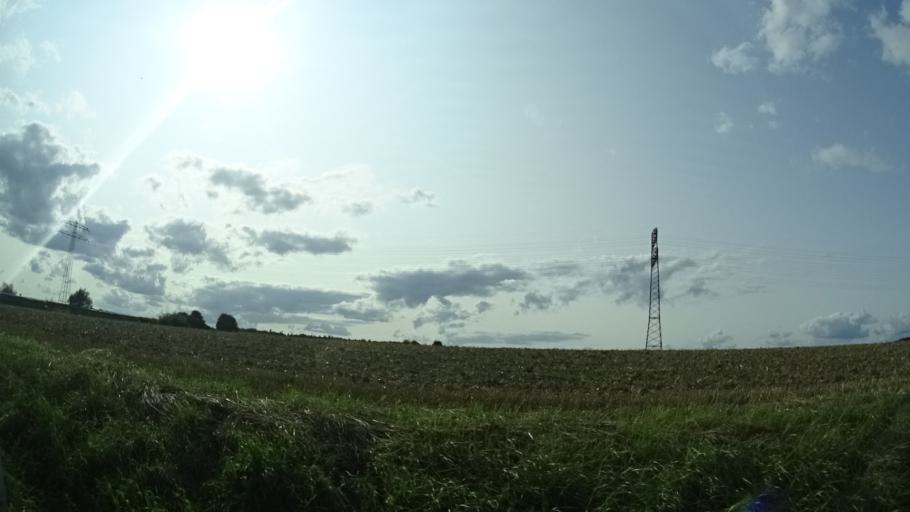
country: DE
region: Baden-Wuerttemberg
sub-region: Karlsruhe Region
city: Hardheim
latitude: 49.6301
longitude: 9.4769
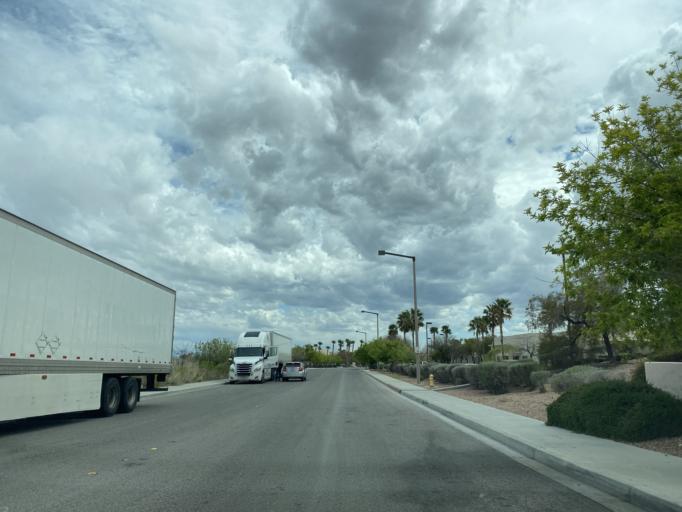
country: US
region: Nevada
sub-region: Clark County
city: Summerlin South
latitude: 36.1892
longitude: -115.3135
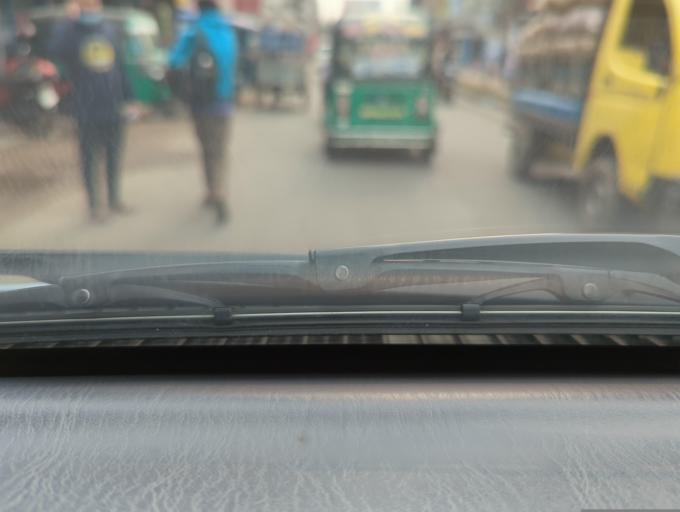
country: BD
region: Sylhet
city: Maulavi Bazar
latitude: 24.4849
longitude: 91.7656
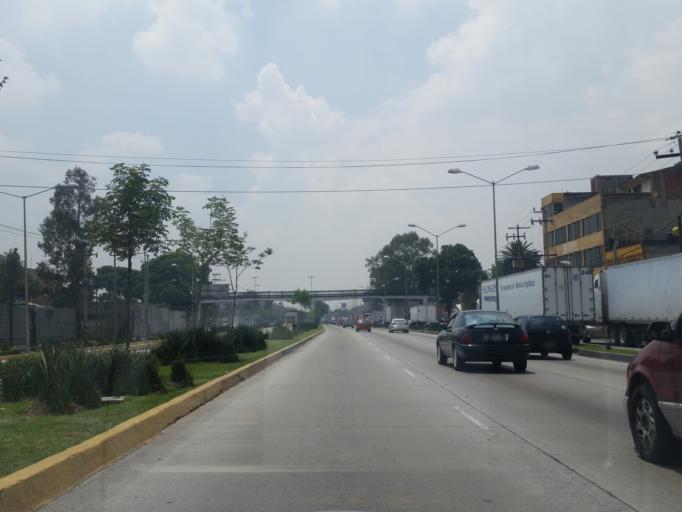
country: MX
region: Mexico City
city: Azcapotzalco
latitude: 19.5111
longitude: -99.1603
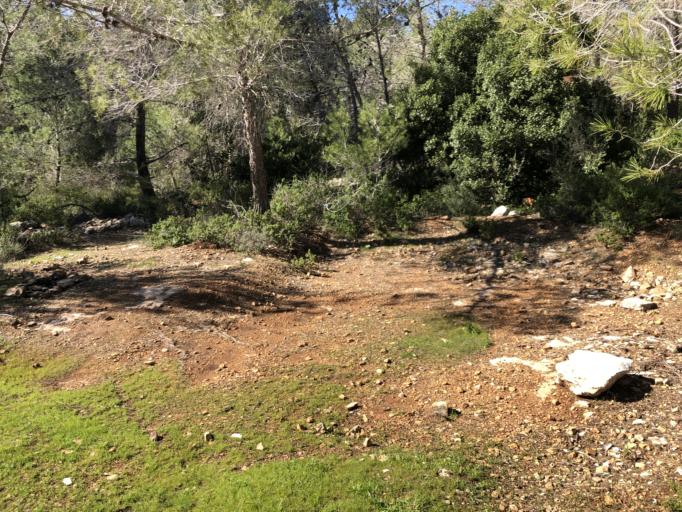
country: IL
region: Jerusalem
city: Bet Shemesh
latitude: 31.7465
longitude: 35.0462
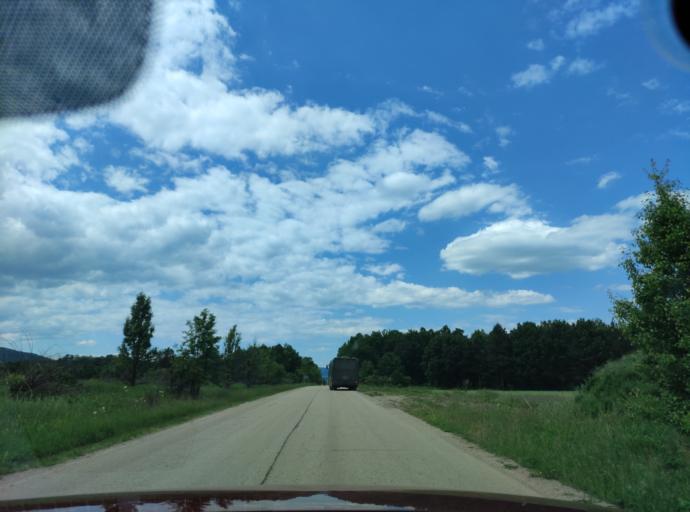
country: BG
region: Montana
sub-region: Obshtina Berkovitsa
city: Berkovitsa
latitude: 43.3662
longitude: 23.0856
# # # #
_Requirements_
Transcribe the entries word for word, starting at the line that contains "city: Bet Shemesh" and continuing to the end of the entries. Leave the pictures out of your transcription.

_Correct answer_
city: Bet Shemesh
latitude: 31.7465
longitude: 35.0462
country: BG
region: Montana
sub-region: Obshtina Berkovitsa
city: Berkovitsa
latitude: 43.3662
longitude: 23.0856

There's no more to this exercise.